Background: Many patients with non-small cell lung cancer (NSCLC) lack access to highly effective approved targeted therapeutics due to multiple gaps in biomarker testing. Challenges in comprehensive molecular testing include complexities associated with the need to assess the presence of multiple variants, costs of running multiple sequential assays per sample, high assay quality control (QC) failure rates, clinical need for rapid turn-around time (TAT) to initiate therapy, and insufficient tissue samples.

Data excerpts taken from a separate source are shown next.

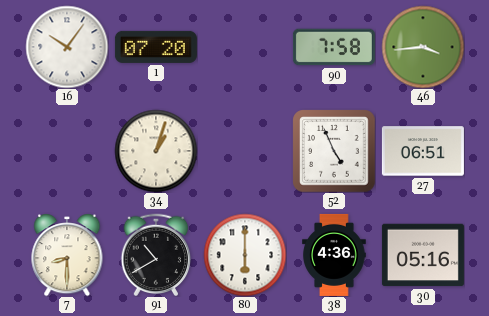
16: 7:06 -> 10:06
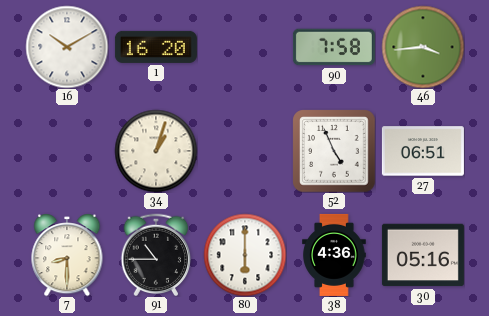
16: 10:06 -> 10:10
1: 07:20 -> 16:20
91: 10:40 -> 10:45
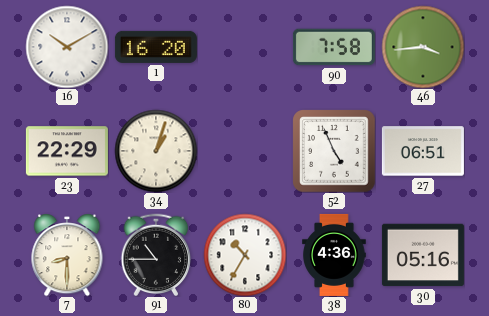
23: none -> 22:29
80: 6:00 -> 10:35
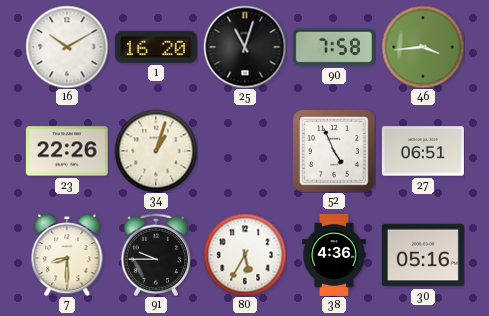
25: none -> 11:03
23: 22:29 -> 22:26
91: 10:45 -> 9:45
80: 10:35 -> 5:35
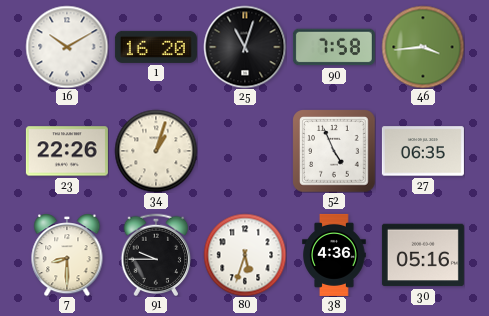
27: 06:51 -> 06:35
80: 5:35 -> 5:33
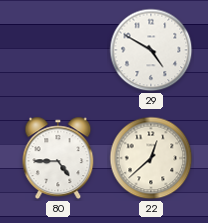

The ASPYRE-Lung NSCLC assay addresses gaps in multiplexed testing by simultaneously analyzing DNA and RNA, detecting 114 actionable genomic variants across 11 genes, consistent with current NSCLC treatment guidelines. This study was to assess the ease of adoption and performance of ASPYRE-Lung in third-party laboratories, comparing concordance across sites and with orthogonal methods.
Methods: ASPYRE-Lung was established at two academic centers with multiple operators per site. Assay concordance was evaluated across three sites using 77 patient samples [61 derived from formalin-fixed paraffin-embedded (FFPE) tissue and 16 from cytology specimens].
Results: Reproducibility for all 77 samples yielded a positive percent agreement (PPA) of 100% and negative percent agreement (NPA) of 99.99%. Concordance with next-generation sequencing (NGS)-based methods across all three sites was high with PPA of 97.2% and NPA of 99.96%.
Conclusions: ASPYRE-Lung assay is a cost-effective, easy to adopt testing method requiring no specialized expertise or complicated bioinformatics, with the potential to inform genomic data on small tissue samples, thus enabling all patients with NSCLC to undergo biomarker testing in a timely manner and benefit from appropriate targeted therapies.
Keywords: Non-small cell lung cancer (NSCLC); biomarker; molecular; targeted therapy.